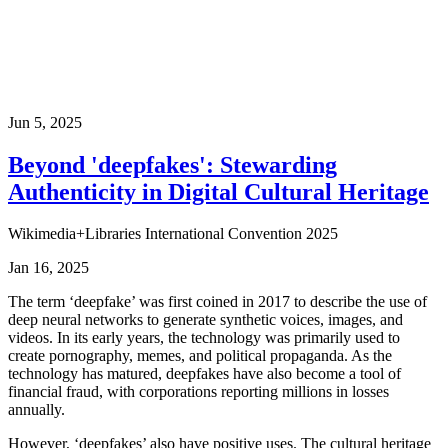
Jun 5, 2025
Beyond 'deepfakes': Stewarding
Authenticity in Digital Cultural Heritage
Wikimedia+Libraries International Convention 2025
Jan 16, 2025
The term ‘deepfake’ was first coined in 2017 to describe the use of
deep neural networks to generate synthetic voices, images, and
videos. In its early years, the technology was primarily used to
create pornography, memes, and political propaganda. As the
technology has matured, deepfakes have also become a tool of
financial fraud, with corporations reporting millions in losses
annually.
However, ‘deepfakes’ also have positive uses. The cultural heritage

============================================================

What you have to do:
Copy every record verbatim while leaving each picture out.

Answer space:
Jun 5, 2025
Beyond 'deepfakes': Stewarding
Authenticity in Digital Cultural Heritage
Wikimedia+Libraries International Convention 2025
Jan 16, 2025
The term ‘deepfake’ was first coined in 2017 to describe the use of
deep neural networks to generate synthetic voices, images, and
videos. In its early years, the technology was primarily used to
create pornography, memes, and political propaganda. As the
technology has matured, deepfakes have also become a tool of
financial fraud, with corporations reporting millions in losses
annually.
However, ‘deepfakes’ also have positive uses. The cultural heritage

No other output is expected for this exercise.